La sensibilità dipende in modo marcato dalla frequenza. Le curve di uguale sensazione sonora presentano un minimo nell’intervallo 3000–4000 Hz (Figura 04.18-01), coerentemente con la massima sensibilità dell’orecchio in questa banda. L’intervallo globale di frequenza percepibile si estende indicativamente da 20 Hz a 20 000 Hz, mentre in molte specie animali il limite superiore si spinge ben oltre, in regione ultrasonora. In applicazioni tecniche, per riflettere la diversa sensibilità in frequenza, si impiegano pesature standardizzate dei livelli in decibel, come la A‑pesata [dB(A)], basate su curve di riferimento ufficiali (ad es., ISO 226).
Esempi numerici utili, rispetto a \(I_{0}\):
- \(I = 10^{-9}\,\mathrm{W/m^2}\) \(\Rightarrow\) \(L = 10 \log_{10}(10^{3}) = 30\,\mathrm{dB}\) (ambiente molto silenzioso, come una sala di lettura);
- \(I = 10^{-4}\,\mathrm{W/m^2}\) \(\Rightarrow\) \(L = 10 \log_{10}(10^{8}) = 80\,\mathrm{dB}\) (traffico intenso a breve distanza);
- \(I = 1\,\mathrm{W/m^2}\) \(\Rightarrow\) \(L = 10 \log_{10}(10^{12}) = 120\,\mathrm{dB}\) (prossimità della soglia del dolore).
Queste stime, da intendere come ordini di grandezza, mettono in luce la natura logaritmica della scala e la grande estensione del range dinamico uditivo.
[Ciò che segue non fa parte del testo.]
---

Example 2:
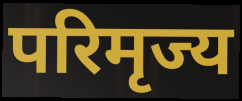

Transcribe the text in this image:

परिमृज्य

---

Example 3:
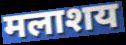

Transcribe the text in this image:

मलाशय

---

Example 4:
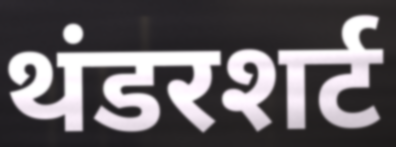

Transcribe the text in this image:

थंडरशर्ट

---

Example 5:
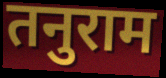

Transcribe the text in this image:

तनुराम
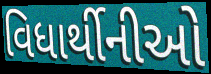
વિધાર્થીનીઓ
Per combinare più sorgenti, è necessario ricordare che i decibel non si sommano aritmeticamente: la somma energetica delle intensità implica un passaggio al dominio lineare prima della riconversione in dB.
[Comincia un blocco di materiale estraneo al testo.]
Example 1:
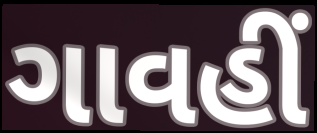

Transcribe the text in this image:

ગાવહીં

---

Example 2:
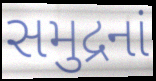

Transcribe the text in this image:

સમુદ્રનાં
| Sorgente acustica | Intensità I (W/m²) | Livello sonoro σ (dB) | Nota |
|---|---|---|---|
| Studio radio-TV | 10⁻¹⁰ | 20 | Soglia di udibilità molto bassa, al limite della percezione. |
| Mormorio lieve | 10⁻⁹ | 30 | Tipico dell’ambiente silenzioso, non provoca affaticamento uditivo. |
| Passi | 10⁻⁸ | 40 | Rumore domestico comune, innocuo per l’orecchio. |
| Conversazione normale | 10⁻⁶ | 60 | Riferimento standard per comunicazione quotidiana. |
| Conversazione a voce alta | 10⁻⁵ | 70 | Può causare disagio se prolungata in ambienti chiusi. |
| Strada trafficata | 10⁻³ | 90 | Rumore urbano, potenzialmente dannoso dopo esposizione continua. |
| Automobile in marcia | 10⁻² | 100 | Livello critico: rischio di danno uditivo se prolungato. |
| Martello pneumatico (1 m) | 1 | 120 | Rumore professionale, richiede protezione acustica. |
| Orchestra sinfonica (75 elementi) | 10² | 140 | Livello molto elevato, esposizione acuta dannosa. |
| Motore jet | 10⁴ | 160 | Estremamente dannoso, provoca dolore immediato. |
| Sussurro vicino all’orecchio | 10⁻⁷ | 50 | Frequente in ambienti silenziosi, ben tollerato. |
| Discoteca / concerto rock | ~10⁰ | 110–115 | Rischio elevato di danno uditivo già dopo pochi minuti. |
| Allarme sirena (a breve distanza) | ~10¹ | 125 | Supera la soglia del dolore, danno acustico immediato. |
Livello sonoro e percezione uditiva
Connessione tra intensità dei suoni e sensazione percepita in alcuni rumori caratteristici.